**PASSAGE:**
** start **

I agree that a Barbour is a major investment--but it's certainly one that you'll be pleased you made!


----------



## tripreed (Dec 8, 2005)

Well, since you asked for my opinion specifically, I will give you my two cents. I am 5'6" and I did indeed end up with a Bedale. Whether this was because I wanted the shorter one (between it and a Beaufort) or because it was the only one I could get on Ebay that cheap, I can't remember. However, I _love_ that jacket. As far as length, it hits me about where a normal suit jacket/blazer would, so with you being 5'7" I don't think you'll have to worry about it being too short.

Last week I took possession of the Beaufort that paperclip listed on the thrift exchange thread. I am very pleased with it as well, and, admittedly, it doesn't feel overly long like I thought it would. It is the right length, however, for wearing over a suit jacket/blazer. Also, I should note that in terms of fit, I am a size 44 suit jacket, but both of my Barbours are size 42 and I like the way that they fit.

So hopefully all of this cleared up any questions that you might have, although I'm afraid I might have only made things less clear. As Danny suggested, if you can get into an Orvis store and try them on, it really would be your best bet.


----------



## Congresspark (Jun 13, 2007)

It might make a difference in favor of the longer model if you're thinking about occasionally wearing it over a sport jacket. I use my Beaufort as an informal overcoat pretty much all winter long (as has been said elsewhere, the Barbours aren't all that warm just by themselves, but layer them with a sweater and vest or jacket, and you can get through quite a bit of cold, bad weather.)

I found mine on sale at ; they sometimes have very good deals on returned goods.

** end **

**GIVEN REQUEST A:** Sum up the forum thread on Barbour jackets in two sentences.

**EXTRACTED MATERIAL:**
** start **

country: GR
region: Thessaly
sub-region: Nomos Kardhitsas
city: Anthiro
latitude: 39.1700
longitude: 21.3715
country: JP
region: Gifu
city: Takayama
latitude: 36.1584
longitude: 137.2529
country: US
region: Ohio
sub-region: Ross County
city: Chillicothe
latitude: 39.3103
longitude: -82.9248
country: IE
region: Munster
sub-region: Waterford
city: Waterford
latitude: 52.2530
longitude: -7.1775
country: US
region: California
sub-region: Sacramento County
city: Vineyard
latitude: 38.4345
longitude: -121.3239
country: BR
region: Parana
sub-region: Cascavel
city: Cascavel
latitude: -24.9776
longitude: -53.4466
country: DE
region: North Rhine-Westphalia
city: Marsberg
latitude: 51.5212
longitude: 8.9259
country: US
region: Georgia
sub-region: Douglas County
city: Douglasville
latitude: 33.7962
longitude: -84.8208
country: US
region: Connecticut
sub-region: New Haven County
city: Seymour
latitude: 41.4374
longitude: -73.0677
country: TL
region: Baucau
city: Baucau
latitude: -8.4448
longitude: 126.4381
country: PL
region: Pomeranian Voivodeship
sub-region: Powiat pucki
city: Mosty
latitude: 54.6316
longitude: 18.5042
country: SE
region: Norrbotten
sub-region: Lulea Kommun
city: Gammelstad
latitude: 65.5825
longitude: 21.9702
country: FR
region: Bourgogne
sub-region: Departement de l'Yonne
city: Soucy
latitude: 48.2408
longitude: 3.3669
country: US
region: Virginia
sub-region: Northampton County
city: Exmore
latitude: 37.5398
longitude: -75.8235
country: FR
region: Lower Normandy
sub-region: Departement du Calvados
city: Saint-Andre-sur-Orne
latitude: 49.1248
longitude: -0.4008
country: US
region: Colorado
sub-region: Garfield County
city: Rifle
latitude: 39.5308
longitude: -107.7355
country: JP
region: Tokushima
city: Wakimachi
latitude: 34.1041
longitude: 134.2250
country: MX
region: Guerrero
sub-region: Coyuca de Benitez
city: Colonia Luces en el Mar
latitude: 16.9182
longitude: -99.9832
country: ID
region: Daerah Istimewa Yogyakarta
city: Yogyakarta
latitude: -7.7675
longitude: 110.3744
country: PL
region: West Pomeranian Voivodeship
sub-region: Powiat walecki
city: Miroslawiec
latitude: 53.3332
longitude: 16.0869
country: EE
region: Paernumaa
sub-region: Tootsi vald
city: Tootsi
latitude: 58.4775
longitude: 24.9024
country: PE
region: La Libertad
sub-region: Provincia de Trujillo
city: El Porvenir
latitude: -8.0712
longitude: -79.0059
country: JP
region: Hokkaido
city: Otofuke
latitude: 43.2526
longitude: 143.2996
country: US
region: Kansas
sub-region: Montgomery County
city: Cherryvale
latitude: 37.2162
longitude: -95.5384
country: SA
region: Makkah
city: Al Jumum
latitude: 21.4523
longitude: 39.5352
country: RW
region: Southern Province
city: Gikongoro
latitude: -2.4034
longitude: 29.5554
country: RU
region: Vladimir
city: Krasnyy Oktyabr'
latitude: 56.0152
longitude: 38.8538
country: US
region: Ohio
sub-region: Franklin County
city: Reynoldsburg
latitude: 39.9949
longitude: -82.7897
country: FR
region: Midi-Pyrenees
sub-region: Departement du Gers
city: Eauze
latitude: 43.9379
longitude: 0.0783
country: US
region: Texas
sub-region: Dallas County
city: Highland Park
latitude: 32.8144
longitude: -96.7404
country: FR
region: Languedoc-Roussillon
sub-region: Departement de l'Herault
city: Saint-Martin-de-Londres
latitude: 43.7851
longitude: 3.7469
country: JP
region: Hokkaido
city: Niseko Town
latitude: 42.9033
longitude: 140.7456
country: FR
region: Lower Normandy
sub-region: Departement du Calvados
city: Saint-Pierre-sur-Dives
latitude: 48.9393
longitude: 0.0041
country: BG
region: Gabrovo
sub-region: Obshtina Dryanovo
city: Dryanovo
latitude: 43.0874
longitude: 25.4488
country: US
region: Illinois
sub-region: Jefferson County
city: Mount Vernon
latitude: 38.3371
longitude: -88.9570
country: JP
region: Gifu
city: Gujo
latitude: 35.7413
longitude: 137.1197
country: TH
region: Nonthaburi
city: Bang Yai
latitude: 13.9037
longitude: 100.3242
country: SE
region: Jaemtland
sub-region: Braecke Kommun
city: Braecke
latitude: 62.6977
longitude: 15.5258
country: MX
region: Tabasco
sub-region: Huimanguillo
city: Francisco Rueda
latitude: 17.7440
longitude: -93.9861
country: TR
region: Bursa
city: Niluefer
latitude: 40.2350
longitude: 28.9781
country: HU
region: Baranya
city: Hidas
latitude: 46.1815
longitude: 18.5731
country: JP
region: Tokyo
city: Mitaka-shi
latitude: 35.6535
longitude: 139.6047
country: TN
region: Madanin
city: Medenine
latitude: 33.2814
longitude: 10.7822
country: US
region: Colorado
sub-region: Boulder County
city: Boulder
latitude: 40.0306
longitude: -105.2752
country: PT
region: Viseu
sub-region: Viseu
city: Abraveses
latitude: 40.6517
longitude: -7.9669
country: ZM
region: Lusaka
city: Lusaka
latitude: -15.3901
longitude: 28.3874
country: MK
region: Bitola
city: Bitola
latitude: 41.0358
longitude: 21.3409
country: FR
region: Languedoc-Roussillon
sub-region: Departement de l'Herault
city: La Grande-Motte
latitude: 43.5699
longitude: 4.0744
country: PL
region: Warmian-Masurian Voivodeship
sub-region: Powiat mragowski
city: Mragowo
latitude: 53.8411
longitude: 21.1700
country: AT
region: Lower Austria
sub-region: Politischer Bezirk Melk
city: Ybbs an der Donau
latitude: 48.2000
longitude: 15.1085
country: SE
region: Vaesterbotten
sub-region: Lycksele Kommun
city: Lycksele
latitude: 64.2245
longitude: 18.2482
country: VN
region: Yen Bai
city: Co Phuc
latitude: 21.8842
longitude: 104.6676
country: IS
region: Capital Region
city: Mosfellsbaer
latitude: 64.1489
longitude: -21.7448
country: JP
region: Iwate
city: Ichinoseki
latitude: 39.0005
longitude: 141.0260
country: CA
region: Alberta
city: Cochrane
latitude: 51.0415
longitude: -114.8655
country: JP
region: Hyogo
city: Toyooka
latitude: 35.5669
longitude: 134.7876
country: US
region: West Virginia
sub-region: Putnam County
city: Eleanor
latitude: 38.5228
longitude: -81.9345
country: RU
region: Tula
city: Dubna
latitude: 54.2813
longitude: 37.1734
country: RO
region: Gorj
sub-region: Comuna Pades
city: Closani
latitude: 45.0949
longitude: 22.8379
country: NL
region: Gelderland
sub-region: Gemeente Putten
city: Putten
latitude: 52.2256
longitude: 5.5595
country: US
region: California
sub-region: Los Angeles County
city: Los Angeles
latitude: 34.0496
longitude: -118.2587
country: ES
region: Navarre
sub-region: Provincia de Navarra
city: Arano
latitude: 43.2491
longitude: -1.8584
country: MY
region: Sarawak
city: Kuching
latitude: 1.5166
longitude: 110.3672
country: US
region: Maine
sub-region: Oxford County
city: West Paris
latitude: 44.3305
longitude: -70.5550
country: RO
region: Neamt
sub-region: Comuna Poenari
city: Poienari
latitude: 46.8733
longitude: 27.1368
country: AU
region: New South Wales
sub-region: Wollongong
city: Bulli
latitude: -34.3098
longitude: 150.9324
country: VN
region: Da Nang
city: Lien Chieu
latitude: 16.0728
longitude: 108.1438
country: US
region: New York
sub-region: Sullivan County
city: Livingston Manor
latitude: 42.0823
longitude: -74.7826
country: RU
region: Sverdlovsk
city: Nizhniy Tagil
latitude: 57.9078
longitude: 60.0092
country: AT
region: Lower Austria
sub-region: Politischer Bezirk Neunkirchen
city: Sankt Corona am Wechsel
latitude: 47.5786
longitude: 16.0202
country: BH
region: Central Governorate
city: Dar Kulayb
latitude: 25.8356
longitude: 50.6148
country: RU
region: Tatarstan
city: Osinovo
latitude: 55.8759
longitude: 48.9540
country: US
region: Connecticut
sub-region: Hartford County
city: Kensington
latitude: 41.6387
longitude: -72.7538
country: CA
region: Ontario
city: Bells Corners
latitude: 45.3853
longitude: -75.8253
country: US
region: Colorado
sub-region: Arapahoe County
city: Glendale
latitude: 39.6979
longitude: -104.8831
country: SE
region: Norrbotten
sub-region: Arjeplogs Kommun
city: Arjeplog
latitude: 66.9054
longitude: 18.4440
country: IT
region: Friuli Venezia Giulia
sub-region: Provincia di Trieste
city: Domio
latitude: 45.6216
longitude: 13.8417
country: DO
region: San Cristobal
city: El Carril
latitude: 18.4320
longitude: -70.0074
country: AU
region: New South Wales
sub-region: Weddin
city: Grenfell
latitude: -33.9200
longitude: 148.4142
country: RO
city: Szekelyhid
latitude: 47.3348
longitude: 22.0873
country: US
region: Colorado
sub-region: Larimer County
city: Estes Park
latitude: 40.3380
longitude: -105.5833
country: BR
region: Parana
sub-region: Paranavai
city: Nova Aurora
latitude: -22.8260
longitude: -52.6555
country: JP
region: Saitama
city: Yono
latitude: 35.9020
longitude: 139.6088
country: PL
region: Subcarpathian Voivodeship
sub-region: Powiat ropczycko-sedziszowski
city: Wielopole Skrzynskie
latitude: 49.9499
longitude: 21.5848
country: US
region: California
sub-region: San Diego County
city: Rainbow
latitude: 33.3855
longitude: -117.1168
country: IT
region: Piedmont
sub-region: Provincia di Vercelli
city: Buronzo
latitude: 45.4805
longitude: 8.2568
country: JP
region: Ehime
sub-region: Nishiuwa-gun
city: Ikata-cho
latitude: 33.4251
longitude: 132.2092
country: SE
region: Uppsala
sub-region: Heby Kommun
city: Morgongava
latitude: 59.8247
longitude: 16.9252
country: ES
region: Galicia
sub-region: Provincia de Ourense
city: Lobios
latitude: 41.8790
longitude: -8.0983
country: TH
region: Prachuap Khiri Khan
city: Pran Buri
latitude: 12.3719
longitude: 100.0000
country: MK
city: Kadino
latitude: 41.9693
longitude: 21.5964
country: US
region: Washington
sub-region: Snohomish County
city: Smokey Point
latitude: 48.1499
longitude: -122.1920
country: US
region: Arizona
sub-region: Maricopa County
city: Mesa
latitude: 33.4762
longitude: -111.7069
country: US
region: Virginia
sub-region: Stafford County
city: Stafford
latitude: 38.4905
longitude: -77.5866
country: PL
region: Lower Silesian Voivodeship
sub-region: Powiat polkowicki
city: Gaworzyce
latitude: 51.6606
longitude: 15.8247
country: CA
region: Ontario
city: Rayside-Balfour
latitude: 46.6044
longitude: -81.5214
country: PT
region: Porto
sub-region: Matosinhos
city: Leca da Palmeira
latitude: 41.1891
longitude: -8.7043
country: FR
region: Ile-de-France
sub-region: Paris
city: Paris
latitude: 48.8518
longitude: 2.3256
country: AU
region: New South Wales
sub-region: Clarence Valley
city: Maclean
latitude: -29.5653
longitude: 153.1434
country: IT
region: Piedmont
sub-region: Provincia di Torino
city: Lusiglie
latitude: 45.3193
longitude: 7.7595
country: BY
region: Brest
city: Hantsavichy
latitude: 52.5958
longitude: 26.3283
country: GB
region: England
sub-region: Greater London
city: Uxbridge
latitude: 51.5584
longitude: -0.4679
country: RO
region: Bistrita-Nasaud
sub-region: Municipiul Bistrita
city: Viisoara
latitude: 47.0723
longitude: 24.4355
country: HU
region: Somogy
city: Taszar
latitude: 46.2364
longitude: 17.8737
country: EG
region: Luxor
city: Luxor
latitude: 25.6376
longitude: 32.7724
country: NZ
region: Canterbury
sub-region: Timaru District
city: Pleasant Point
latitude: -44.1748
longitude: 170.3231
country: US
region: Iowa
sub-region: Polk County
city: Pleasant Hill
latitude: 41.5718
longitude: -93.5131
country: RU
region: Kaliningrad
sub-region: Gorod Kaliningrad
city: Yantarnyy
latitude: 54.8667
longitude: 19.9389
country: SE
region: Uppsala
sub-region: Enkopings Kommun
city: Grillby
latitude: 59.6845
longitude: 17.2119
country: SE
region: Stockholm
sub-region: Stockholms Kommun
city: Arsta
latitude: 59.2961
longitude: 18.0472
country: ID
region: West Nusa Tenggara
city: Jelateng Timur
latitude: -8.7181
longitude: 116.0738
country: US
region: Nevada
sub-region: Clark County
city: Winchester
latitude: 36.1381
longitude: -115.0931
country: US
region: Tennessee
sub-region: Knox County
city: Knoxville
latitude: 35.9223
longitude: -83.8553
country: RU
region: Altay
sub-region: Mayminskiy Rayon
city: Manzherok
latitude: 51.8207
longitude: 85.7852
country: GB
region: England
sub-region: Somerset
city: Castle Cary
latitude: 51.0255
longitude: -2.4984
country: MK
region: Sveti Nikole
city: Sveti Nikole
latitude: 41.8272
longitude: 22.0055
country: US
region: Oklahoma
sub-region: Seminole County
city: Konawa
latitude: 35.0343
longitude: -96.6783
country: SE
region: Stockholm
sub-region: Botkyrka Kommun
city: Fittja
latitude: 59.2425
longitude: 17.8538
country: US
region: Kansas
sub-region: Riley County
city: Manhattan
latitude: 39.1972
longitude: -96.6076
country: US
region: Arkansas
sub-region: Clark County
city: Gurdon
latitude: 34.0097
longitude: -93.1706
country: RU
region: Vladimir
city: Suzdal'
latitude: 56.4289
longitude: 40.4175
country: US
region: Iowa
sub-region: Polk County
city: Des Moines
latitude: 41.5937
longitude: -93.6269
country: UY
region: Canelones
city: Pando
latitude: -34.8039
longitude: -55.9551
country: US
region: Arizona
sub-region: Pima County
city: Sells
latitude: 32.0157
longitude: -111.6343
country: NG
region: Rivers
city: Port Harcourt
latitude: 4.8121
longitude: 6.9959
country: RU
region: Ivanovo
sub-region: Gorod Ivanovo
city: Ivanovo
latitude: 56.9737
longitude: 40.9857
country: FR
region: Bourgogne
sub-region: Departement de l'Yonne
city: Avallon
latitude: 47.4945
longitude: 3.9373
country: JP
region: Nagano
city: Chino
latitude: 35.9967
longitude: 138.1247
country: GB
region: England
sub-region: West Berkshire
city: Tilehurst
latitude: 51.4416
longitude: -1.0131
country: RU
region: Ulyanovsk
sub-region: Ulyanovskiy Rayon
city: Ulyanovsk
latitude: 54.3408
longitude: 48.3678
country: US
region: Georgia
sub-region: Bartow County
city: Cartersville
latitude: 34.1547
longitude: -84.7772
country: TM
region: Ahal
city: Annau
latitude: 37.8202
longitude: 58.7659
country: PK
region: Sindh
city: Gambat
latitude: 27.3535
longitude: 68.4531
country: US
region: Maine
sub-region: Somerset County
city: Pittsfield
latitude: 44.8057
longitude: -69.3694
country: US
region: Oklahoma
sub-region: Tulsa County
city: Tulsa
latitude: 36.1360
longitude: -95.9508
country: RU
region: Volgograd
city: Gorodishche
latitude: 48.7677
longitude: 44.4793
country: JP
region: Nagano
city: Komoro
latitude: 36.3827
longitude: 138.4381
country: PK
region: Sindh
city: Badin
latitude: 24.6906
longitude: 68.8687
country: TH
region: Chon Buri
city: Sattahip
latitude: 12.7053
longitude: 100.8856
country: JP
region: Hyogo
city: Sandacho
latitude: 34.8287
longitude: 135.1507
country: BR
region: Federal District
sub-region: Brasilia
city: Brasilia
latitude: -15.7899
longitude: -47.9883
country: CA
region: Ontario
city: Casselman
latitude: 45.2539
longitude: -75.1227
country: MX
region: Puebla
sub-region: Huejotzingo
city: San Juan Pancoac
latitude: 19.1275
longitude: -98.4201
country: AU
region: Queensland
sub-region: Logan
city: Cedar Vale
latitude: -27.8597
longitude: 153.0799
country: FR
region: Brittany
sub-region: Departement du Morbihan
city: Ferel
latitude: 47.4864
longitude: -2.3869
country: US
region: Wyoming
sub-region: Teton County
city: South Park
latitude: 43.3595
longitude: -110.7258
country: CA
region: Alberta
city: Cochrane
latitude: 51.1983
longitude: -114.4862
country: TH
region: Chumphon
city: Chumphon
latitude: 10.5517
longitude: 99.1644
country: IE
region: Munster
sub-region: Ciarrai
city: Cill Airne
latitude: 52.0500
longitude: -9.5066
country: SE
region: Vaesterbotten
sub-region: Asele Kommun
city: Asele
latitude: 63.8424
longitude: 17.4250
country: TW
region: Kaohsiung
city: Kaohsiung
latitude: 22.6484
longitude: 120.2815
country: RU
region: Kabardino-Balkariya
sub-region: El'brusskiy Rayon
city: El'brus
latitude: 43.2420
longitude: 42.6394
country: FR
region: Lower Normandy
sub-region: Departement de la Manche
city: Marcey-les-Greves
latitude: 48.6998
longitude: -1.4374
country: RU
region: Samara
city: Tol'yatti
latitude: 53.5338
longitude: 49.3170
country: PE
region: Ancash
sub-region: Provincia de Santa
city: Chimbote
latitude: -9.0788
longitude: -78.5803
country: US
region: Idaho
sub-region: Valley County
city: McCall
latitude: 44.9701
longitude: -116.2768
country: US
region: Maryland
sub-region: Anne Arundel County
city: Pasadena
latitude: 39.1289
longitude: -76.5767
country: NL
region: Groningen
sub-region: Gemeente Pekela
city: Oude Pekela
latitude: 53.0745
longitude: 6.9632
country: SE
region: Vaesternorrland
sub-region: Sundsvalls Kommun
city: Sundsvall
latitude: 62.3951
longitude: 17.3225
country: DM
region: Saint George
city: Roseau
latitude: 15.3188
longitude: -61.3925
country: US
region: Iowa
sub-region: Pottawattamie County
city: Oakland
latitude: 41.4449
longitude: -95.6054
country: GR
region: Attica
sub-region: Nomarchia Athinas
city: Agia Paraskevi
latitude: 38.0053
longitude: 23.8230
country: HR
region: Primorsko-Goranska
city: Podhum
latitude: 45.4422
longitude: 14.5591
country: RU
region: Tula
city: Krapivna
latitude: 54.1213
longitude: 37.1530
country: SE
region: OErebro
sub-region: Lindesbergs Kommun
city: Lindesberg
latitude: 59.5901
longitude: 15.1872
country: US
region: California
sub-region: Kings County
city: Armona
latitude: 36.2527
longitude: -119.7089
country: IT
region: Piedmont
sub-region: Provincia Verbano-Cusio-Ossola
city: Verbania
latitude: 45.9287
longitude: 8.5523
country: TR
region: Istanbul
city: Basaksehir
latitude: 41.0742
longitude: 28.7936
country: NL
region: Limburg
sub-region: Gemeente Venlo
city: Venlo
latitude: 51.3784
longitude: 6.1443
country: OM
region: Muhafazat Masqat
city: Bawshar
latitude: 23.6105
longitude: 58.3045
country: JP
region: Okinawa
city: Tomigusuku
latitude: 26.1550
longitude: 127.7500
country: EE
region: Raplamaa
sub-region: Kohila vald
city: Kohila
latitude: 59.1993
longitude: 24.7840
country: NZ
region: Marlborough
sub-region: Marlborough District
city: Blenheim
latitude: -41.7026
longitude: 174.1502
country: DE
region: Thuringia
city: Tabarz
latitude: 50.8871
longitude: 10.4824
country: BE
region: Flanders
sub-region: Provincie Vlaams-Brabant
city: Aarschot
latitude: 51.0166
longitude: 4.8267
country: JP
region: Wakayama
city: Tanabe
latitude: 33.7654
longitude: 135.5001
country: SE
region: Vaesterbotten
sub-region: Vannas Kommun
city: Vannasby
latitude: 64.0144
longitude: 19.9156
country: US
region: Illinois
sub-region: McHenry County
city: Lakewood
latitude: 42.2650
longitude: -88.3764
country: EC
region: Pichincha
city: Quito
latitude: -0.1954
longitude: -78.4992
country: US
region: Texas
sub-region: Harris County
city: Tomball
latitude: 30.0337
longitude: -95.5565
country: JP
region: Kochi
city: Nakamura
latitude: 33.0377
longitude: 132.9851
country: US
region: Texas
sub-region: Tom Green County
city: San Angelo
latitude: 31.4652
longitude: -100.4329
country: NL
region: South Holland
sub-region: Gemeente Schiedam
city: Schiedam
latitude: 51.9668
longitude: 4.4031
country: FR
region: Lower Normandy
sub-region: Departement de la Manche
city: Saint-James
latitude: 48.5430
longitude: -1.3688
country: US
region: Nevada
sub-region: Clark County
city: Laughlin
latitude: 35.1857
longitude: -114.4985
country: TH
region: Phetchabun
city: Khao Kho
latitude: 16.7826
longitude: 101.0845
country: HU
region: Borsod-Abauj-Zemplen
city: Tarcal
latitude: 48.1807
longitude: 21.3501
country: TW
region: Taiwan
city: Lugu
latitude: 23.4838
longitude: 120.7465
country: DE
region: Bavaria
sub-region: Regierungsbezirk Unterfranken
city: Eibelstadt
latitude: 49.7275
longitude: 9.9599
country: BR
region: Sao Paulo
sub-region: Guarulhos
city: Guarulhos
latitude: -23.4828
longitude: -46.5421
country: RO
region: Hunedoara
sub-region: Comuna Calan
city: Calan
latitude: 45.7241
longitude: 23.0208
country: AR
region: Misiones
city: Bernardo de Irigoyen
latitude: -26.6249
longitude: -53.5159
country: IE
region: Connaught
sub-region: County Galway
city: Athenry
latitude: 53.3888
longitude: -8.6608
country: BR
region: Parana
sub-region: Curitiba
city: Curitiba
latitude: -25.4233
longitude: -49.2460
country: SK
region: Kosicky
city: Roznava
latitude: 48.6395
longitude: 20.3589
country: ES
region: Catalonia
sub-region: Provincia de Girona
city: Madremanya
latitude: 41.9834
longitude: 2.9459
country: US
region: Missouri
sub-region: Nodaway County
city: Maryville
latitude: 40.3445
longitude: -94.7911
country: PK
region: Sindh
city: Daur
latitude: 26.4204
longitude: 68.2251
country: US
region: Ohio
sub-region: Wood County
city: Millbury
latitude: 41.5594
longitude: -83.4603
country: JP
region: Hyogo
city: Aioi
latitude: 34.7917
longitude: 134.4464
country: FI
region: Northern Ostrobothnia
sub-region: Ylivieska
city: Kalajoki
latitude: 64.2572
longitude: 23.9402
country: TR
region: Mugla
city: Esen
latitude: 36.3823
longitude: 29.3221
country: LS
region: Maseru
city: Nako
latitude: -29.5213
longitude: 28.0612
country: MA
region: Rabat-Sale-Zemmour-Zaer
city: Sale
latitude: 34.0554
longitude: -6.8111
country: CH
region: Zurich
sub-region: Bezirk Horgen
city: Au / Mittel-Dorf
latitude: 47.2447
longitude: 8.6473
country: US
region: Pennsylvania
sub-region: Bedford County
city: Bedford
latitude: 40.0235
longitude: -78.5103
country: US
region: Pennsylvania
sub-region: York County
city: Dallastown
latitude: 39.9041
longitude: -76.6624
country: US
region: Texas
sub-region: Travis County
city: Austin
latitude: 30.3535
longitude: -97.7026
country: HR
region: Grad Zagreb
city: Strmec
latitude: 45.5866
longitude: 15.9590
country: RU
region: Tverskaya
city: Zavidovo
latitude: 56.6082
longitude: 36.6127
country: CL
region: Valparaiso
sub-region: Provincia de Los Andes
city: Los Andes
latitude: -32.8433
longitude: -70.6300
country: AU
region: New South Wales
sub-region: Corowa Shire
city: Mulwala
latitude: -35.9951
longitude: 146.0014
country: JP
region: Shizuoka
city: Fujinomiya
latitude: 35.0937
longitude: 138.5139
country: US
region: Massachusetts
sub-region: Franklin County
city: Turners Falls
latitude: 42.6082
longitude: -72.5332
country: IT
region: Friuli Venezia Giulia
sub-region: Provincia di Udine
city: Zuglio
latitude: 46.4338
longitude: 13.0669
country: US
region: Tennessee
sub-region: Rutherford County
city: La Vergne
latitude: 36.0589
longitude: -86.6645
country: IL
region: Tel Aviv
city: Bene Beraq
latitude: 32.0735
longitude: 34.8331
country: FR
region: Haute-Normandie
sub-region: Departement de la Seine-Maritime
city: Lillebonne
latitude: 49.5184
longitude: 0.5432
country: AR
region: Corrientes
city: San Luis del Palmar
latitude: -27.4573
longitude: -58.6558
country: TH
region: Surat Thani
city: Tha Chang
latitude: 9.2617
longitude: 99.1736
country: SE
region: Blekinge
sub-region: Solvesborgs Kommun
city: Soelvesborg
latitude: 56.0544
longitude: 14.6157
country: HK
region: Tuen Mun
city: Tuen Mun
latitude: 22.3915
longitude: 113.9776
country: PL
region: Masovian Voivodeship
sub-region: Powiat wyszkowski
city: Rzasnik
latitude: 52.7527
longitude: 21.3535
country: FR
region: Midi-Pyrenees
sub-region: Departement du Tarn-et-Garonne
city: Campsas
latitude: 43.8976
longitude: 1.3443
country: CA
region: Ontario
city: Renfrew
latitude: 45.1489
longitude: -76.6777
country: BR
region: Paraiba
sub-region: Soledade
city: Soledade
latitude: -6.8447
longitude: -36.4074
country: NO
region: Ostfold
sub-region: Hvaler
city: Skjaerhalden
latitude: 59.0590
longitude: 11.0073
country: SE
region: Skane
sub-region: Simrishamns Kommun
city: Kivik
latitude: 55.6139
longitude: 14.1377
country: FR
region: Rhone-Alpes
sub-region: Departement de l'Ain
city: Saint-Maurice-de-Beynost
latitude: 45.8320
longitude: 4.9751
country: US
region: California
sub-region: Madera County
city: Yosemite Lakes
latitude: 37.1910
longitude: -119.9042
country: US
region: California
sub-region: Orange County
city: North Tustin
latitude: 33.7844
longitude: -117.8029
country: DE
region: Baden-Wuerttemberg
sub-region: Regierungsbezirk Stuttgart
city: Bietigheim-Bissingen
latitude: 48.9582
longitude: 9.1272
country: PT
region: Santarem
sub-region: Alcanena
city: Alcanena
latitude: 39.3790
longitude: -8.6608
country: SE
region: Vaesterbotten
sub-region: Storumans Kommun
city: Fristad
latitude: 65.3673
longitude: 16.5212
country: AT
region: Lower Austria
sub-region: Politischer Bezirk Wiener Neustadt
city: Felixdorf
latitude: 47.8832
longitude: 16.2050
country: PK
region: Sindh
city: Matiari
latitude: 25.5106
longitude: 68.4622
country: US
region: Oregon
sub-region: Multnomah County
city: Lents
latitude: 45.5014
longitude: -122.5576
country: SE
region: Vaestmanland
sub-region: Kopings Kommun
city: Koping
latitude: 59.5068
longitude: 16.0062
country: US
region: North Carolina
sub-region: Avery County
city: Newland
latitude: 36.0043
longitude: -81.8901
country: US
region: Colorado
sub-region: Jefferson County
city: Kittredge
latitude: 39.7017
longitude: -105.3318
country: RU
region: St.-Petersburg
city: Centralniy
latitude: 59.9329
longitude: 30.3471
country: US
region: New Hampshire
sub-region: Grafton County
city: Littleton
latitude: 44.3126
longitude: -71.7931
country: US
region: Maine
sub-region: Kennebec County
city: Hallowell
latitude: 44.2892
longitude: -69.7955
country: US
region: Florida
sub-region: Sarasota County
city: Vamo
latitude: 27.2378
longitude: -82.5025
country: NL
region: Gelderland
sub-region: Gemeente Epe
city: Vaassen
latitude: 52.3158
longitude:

** end **

**GIVEN REQUEST B:** Among the entries, rewrite the lines between the one holding "latitude: 32.0735" and the one holding "region: Masovian Voivodeship", inclusive, renaming "city" to "town" and keeping everything else unchanged.

**TASK SOLUTION A:** Posters in the thread call a Barbour a major investment worth making and compare the shorter Bedale with the longer Beaufort, with one 5'6" poster reporting that the Bedale hits about where a suit jacket or blazer would. The Beaufort is described as the right length for wearing over a suit jacket or sport jacket, and one poster uses it as an informal overcoat all winter, noting that Barbours are not very warm alone but handle cold, bad weather when layered.

**TASK SOLUTION B:**
latitude: 32.0735
longitude: 34.8331
country: FR
region: Haute-Normandie
sub-region: Departement de la Seine-Maritime
town: Lillebonne
latitude: 49.5184
longitude: 0.5432
country: AR
region: Corrientes
town: San Luis del Palmar
latitude: -27.4573
longitude: -58.6558
country: TH
region: Surat Thani
town: Tha Chang
latitude: 9.2617
longitude: 99.1736
country: SE
region: Blekinge
sub-region: Solvesborgs Kommun
town: Soelvesborg
latitude: 56.0544
longitude: 14.6157
country: HK
region: Tuen Mun
town: Tuen Mun
latitude: 22.3915
longitude: 113.9776
country: PL
region: Masovian Voivodeship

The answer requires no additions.